Tuesday, August 18, 2009

Battery Power Is the Problem

There is a constant push to develop various electric products. Many ideas have come and gone due to the fault of batteries. Generally, batteries are highly dangerous and corrosive concoctions of acids and volatile metals. They are very heavy but needed power sources. Most of the advances in electronics have come on the hardware side not the power side. We have continued to shrink and combine components saving power and reducing the size of the battery.
What is needed is a different kind of battery that frees us of weight and the many dangers that are trapped in this not so scary case. If we could cut the weight of batteries in half the electric car could actually be achieved. I know there are all these hybrids out there, but I am talking about pure electric. Our current technology is hamstrung by the weight of modern lead acid, deep cycle batteries.
There is a break through that is worth mentioning. It really isn't for cars but freeing our home from the grid would also be a welcomed change.

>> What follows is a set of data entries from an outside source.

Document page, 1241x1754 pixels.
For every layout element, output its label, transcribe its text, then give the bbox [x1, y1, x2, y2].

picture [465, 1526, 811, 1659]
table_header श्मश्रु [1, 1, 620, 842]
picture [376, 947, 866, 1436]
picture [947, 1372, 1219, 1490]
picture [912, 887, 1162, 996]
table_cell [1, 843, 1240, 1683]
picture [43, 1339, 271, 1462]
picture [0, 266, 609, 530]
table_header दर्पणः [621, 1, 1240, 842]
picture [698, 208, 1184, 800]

New battery could change world, one house at a time

The prize is the culmination of 10 years of research and testing -- a new generation of deep-storage battery that's small enough, and safe enough, to sit in your basement and power your home.
It promises to nudge the world to a paradigm shift as big as the switch from centralized mainframe computers in the 1980s to personal laptops. But this time the mainframe is America's antiquated electrical grid; and the switch is to personal power stations in millions of individual homes.
Former energy secretary Bill Richardson once disparaged the U.S. electrical grid as "third world," and he was painfully close to the mark. It's an inefficient, aging relic of a century-old approach to energy and a weak link in national security in an age of terrorism.
Taking a load off the grid through electricity production and storage at home would extend the life of the system and avoid the expenditure of tens, or even hundreds, of billions to make it "smart."
The battery breakthrough comes from a Salt Lake company called Ceramatec, the R&D arm of CoorsTek, a world leader in advanced materials and electrochemical devices. It promises to reduce dependence on the dinosaur by hooking up with the latest generation of personalized power plants that draw from the sun.
Solar energy has been around, of course, but it's been prohibitively expensive. Now the cost is tumbling, driven by new thin-film chemistry and manufacturing techniques. Leaders in the field include companies like Arizona-based First Solar, which can paint solar cells onto glass; and Konarka, an upstart that purchased a defunct Polaroid film factory in New Bedford, Mass., and now plans to print cells onto rolls of flexible plastic.
The convergence of these two key technologies -- solar power and deep-storage batteries -- has profound implications for oil-strapped America.

Read the rest of the story: Batteries of the Future

I had to take a break from the healthcare chaos in DC. We don't want to miss energy discoveries that may change our future. I have always had a deep love and apprieciation for photovoltaic solar energy. It has come a long ways in the 30 years I have been watching it. There is a place for this technology. It will be a little longer before it pencils out as a winner.